_STATED TASK_
Reproduce the following lines verbatim, without changing anything.

[Portion of a data file]
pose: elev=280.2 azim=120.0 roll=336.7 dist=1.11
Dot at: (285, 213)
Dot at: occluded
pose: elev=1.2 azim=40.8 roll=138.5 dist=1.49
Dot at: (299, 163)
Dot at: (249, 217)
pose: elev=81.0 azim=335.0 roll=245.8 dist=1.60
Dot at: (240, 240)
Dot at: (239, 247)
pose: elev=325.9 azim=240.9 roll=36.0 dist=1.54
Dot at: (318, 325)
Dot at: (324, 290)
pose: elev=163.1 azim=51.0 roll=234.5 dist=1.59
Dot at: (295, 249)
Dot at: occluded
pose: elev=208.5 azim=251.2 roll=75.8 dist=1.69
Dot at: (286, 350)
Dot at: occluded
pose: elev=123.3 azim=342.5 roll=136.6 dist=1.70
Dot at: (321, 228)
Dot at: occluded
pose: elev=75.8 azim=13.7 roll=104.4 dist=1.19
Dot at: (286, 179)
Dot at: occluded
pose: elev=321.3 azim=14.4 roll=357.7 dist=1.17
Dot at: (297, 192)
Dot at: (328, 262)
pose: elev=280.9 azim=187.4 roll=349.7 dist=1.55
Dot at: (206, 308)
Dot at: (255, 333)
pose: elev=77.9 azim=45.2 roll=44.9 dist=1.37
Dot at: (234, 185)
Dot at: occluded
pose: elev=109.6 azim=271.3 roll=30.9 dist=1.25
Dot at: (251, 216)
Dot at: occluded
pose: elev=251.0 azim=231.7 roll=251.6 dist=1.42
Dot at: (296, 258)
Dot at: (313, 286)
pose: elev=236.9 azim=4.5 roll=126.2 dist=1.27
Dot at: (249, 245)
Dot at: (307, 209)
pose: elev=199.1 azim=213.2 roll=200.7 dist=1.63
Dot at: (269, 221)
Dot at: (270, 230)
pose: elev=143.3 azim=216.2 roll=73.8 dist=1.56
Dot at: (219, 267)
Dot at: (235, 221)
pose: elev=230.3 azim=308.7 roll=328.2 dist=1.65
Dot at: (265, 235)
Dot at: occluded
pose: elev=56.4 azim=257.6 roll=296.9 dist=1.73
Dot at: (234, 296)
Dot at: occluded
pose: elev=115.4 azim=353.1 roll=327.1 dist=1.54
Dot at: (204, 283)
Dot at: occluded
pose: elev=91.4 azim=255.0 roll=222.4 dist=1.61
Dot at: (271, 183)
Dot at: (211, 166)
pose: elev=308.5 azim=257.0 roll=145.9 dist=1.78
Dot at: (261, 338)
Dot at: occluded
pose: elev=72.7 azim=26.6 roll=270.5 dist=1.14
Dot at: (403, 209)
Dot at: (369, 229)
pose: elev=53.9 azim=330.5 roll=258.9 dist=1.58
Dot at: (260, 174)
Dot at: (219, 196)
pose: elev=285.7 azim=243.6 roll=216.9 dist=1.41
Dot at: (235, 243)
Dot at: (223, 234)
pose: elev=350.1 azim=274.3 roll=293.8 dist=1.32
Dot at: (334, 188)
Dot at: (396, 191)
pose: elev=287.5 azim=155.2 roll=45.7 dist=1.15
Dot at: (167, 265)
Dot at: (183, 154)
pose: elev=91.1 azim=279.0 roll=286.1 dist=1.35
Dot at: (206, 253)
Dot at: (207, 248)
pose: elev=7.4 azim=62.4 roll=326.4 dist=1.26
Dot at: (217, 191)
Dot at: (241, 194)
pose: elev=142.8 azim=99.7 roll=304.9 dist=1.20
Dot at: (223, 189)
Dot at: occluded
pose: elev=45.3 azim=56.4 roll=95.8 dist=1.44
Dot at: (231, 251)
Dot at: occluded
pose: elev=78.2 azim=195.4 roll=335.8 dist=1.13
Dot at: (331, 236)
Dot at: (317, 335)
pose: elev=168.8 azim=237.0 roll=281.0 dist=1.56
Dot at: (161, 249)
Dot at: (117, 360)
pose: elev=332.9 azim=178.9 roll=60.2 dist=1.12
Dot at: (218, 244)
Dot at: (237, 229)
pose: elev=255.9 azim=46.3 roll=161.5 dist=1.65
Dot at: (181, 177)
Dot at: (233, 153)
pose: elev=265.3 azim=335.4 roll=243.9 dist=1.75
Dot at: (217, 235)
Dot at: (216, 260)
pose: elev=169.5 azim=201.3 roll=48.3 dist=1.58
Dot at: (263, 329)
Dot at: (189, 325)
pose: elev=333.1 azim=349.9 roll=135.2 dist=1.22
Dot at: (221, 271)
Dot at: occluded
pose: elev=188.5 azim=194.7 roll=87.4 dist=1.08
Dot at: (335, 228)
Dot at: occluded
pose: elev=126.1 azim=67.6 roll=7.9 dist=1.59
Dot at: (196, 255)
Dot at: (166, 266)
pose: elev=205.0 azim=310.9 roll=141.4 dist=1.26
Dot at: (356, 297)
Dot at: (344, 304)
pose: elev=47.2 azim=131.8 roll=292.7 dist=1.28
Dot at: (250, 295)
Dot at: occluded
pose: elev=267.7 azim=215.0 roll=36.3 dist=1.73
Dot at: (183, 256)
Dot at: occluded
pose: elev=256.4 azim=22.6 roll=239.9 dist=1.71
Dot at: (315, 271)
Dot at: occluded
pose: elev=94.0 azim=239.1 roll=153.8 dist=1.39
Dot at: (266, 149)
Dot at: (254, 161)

_WRITTEN ANSWER_
pose: elev=280.2 azim=120.0 roll=336.7 dist=1.11
Dot at: (285, 213)
Dot at: occluded
pose: elev=1.2 azim=40.8 roll=138.5 dist=1.49
Dot at: (299, 163)
Dot at: (249, 217)
pose: elev=81.0 azim=335.0 roll=245.8 dist=1.60
Dot at: (240, 240)
Dot at: (239, 247)
pose: elev=325.9 azim=240.9 roll=36.0 dist=1.54
Dot at: (318, 325)
Dot at: (324, 290)
pose: elev=163.1 azim=51.0 roll=234.5 dist=1.59
Dot at: (295, 249)
Dot at: occluded
pose: elev=208.5 azim=251.2 roll=75.8 dist=1.69
Dot at: (286, 350)
Dot at: occluded
pose: elev=123.3 azim=342.5 roll=136.6 dist=1.70
Dot at: (321, 228)
Dot at: occluded
pose: elev=75.8 azim=13.7 roll=104.4 dist=1.19
Dot at: (286, 179)
Dot at: occluded
pose: elev=321.3 azim=14.4 roll=357.7 dist=1.17
Dot at: (297, 192)
Dot at: (328, 262)
pose: elev=280.9 azim=187.4 roll=349.7 dist=1.55
Dot at: (206, 308)
Dot at: (255, 333)
pose: elev=77.9 azim=45.2 roll=44.9 dist=1.37
Dot at: (234, 185)
Dot at: occluded
pose: elev=109.6 azim=271.3 roll=30.9 dist=1.25
Dot at: (251, 216)
Dot at: occluded
pose: elev=251.0 azim=231.7 roll=251.6 dist=1.42
Dot at: (296, 258)
Dot at: (313, 286)
pose: elev=236.9 azim=4.5 roll=126.2 dist=1.27
Dot at: (249, 245)
Dot at: (307, 209)
pose: elev=199.1 azim=213.2 roll=200.7 dist=1.63
Dot at: (269, 221)
Dot at: (270, 230)
pose: elev=143.3 azim=216.2 roll=73.8 dist=1.56
Dot at: (219, 267)
Dot at: (235, 221)
pose: elev=230.3 azim=308.7 roll=328.2 dist=1.65
Dot at: (265, 235)
Dot at: occluded
pose: elev=56.4 azim=257.6 roll=296.9 dist=1.73
Dot at: (234, 296)
Dot at: occluded
pose: elev=115.4 azim=353.1 roll=327.1 dist=1.54
Dot at: (204, 283)
Dot at: occluded
pose: elev=91.4 azim=255.0 roll=222.4 dist=1.61
Dot at: (271, 183)
Dot at: (211, 166)
pose: elev=308.5 azim=257.0 roll=145.9 dist=1.78
Dot at: (261, 338)
Dot at: occluded
pose: elev=72.7 azim=26.6 roll=270.5 dist=1.14
Dot at: (403, 209)
Dot at: (369, 229)
pose: elev=53.9 azim=330.5 roll=258.9 dist=1.58
Dot at: (260, 174)
Dot at: (219, 196)
pose: elev=285.7 azim=243.6 roll=216.9 dist=1.41
Dot at: (235, 243)
Dot at: (223, 234)
pose: elev=350.1 azim=274.3 roll=293.8 dist=1.32
Dot at: (334, 188)
Dot at: (396, 191)
pose: elev=287.5 azim=155.2 roll=45.7 dist=1.15
Dot at: (167, 265)
Dot at: (183, 154)
pose: elev=91.1 azim=279.0 roll=286.1 dist=1.35
Dot at: (206, 253)
Dot at: (207, 248)
pose: elev=7.4 azim=62.4 roll=326.4 dist=1.26
Dot at: (217, 191)
Dot at: (241, 194)
pose: elev=142.8 azim=99.7 roll=304.9 dist=1.20
Dot at: (223, 189)
Dot at: occluded
pose: elev=45.3 azim=56.4 roll=95.8 dist=1.44
Dot at: (231, 251)
Dot at: occluded
pose: elev=78.2 azim=195.4 roll=335.8 dist=1.13
Dot at: (331, 236)
Dot at: (317, 335)
pose: elev=168.8 azim=237.0 roll=281.0 dist=1.56
Dot at: (161, 249)
Dot at: (117, 360)
pose: elev=332.9 azim=178.9 roll=60.2 dist=1.12
Dot at: (218, 244)
Dot at: (237, 229)
pose: elev=255.9 azim=46.3 roll=161.5 dist=1.65
Dot at: (181, 177)
Dot at: (233, 153)
pose: elev=265.3 azim=335.4 roll=243.9 dist=1.75
Dot at: (217, 235)
Dot at: (216, 260)
pose: elev=169.5 azim=201.3 roll=48.3 dist=1.58
Dot at: (263, 329)
Dot at: (189, 325)
pose: elev=333.1 azim=349.9 roll=135.2 dist=1.22
Dot at: (221, 271)
Dot at: occluded
pose: elev=188.5 azim=194.7 roll=87.4 dist=1.08
Dot at: (335, 228)
Dot at: occluded
pose: elev=126.1 azim=67.6 roll=7.9 dist=1.59
Dot at: (196, 255)
Dot at: (166, 266)
pose: elev=205.0 azim=310.9 roll=141.4 dist=1.26
Dot at: (356, 297)
Dot at: (344, 304)
pose: elev=47.2 azim=131.8 roll=292.7 dist=1.28
Dot at: (250, 295)
Dot at: occluded
pose: elev=267.7 azim=215.0 roll=36.3 dist=1.73
Dot at: (183, 256)
Dot at: occluded
pose: elev=256.4 azim=22.6 roll=239.9 dist=1.71
Dot at: (315, 271)
Dot at: occluded
pose: elev=94.0 azim=239.1 roll=153.8 dist=1.39
Dot at: (266, 149)
Dot at: (254, 161)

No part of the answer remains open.